Tax Attorney Facing Prison For Allegedly Helping Billionaires Robert Smith And Bob Brockman Dodge The IRS

Taxes

It’s a new legal development for private equity billionaire Robert F. Smith and his onetime mentor Bob Brockman, already accused of the biggest tax evasion in U.S. history.

Yesterday, the U.S. Department of Justice announced the indictment of Carlos E. Kepke, a Houston tax attorney who prosecutors say conspired with Smith to hide $225 million in untaxed capital gains from the IRS between 1999 and 2014 — during the years when Smith was rapidly growing Vista Equity Partners. 

Prosecutors say that Smith paid Kepke $1 million since 2007 for his services, which included preparing Smith’s false 2012-2014 tax returns and setting up offshore entities to aid in tax evasion. 

Prosecutors allege Kepke created for Smith a limited liability company in Nevis called Flash Holdings, as well as an offshore trust based in Belize, called Excelsior Trust. Excelsior was set up to own Flash. Thus, when Smith’s portion of capital gains from Vista funds was deposited into accounts held in Flash’s name in Switzerland and the British Virgin Islands, the money could be routed to the offshore Excelsior trust, away from the eyes of the IRS. 

According to the DOJ’s press release, Kepke enabled what Smith has admitted to as an illegal scheme. Thanks to Kepke’s work, “Smith was able to hide this income because Excelsior, and not Smith, was the nominal owner of Flash. Smith then allegedly failed to timely and fully report his income to the IRS.”

An official indictment is not yet available from U.S. District Court for the Northern District of California, in San Francisco. Kepke is scheduled to be arraigned April 22. According to the announcement, he faces 5 years in prison on one conspiracy count and 3 years on each of 3 counts of preparing false tax returns. There was no answer at the number listed for Kepke’s Houston law office. A University of Texas law school graduate, he appears to have been admitted to the Texas bar in 1964. 

This indictment looks to be the next step in the DOJ’s unraveling of a decade’s long financial fraud against U.S. taxpayers perpetrated not just by Robert Smith but also, allegedly, by his mentor and financial backer Bob Brockman. Brockman in 2000 agreed to put up $1 billion to fund the startup of Smith’s private equity group, which now has $73 billion under management. 

Last October Smith entered into a “non-prosecution agreement” with the DOJ, in which he admitted to felony tax evasion and the wrongful use of roughly $30 million in charitable trust funds for his personal benefit. Smith agreed to fork over $139 million in taxes and penalties, and to cooperate against affiliated scofflaws like Brockman, and Kepke. U.S. Attorney David L. Anderson said at the time that despite having committed “serious crimes,” Smith’s cooperation had “put him on a path away from indictment.” 
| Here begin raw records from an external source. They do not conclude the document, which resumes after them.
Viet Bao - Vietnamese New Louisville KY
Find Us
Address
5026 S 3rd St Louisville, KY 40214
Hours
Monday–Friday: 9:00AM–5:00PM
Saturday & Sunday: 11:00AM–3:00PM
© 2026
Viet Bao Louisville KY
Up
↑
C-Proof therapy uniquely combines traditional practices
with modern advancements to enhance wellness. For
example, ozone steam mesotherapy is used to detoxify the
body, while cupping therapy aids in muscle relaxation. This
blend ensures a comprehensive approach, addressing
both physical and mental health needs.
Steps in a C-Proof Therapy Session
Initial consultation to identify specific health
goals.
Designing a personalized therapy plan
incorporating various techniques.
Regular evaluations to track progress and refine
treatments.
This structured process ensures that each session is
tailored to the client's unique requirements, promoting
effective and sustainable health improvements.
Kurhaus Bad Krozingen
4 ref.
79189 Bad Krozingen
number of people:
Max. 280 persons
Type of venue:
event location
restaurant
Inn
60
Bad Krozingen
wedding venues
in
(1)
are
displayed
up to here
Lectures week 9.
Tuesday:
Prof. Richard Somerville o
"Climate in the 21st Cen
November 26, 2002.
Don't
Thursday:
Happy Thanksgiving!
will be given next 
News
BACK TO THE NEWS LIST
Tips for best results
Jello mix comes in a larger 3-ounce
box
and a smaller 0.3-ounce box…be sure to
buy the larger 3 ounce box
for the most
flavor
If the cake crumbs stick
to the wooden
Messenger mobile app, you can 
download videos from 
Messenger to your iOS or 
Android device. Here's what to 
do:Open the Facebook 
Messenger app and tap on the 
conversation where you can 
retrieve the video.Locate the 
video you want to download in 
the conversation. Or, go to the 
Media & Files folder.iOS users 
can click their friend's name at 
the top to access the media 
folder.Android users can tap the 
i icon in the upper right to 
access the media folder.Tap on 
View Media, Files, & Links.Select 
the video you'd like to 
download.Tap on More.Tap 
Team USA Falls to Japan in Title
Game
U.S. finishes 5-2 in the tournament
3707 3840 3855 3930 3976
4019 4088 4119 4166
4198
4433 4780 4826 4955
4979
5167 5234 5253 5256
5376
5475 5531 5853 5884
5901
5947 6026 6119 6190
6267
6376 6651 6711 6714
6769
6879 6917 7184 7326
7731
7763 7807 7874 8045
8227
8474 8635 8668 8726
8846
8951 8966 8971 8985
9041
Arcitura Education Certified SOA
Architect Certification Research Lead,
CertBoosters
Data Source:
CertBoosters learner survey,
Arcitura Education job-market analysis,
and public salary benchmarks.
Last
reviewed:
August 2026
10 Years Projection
Prosecutors could likewise be planning on leveraging Kepke for testimony against another of his clients, Bob Brockman, who has himself been indicted by the DOJ for evading taxes on some $2 billion in gains from Vista Equity Partners investments.

According to a December 2020 motion by Brockman’s attorneys to move his case from San Francisco to Houston, Smith has already alleged to the DOJ that Kepke was at the center of their conspiracy. “Mr. Smith, in turn, has alleged that Carlos Kepke, a lawyer in practice in Houston, Texas, had a central role in establishing the trusts and assisting Mr. Brockman with asset planning.” 

Kepke’s name also appears in a secret 2017 memo written to Brockman by his money man and former trustee Evatt Tamine (submitted as evidence), in which Tamine writes about meeting with Smith, his attorney and Carlos Kepke in order to help cover their tracks: “I worked through their files and identified areas of concern.” 

In that same memo, Tamine describes traveling to see the widow of a recently deceased Brockman confidant from whom he collected and destroyed “drives, disks or documents” with incriminating financial information. 

With Smith and Tamine already cooperating against Brockman, this new indictment could be aimed at getting Kepke to talk as well. 

Meanwhile in Bermuda, oversight of the multi-billion-dollar A. Eugene Brockman Charitable Trust, remains in limbo, as attorneys for Brockman and his wife Dorothy argued recently to the Bermuda appelate court that they ought to appoint a new independent trustee to oversee the trust, replacing anyone connected to former trustee Tamine. According to attorneys, Cayman Island-based trust specialist Maples Group has agreed to take on the job.

Entities owned by the Brockman trust control Reynolds and Reynolds, the provider of software solutions to auto dealerships which Brockman ran until his retirement last year. According to court documents, he and his attorneys are now focused on convincing prosecutors and court-appointed psychiatrists that he is suffering from dementia too far advanced to allow him to stand trial.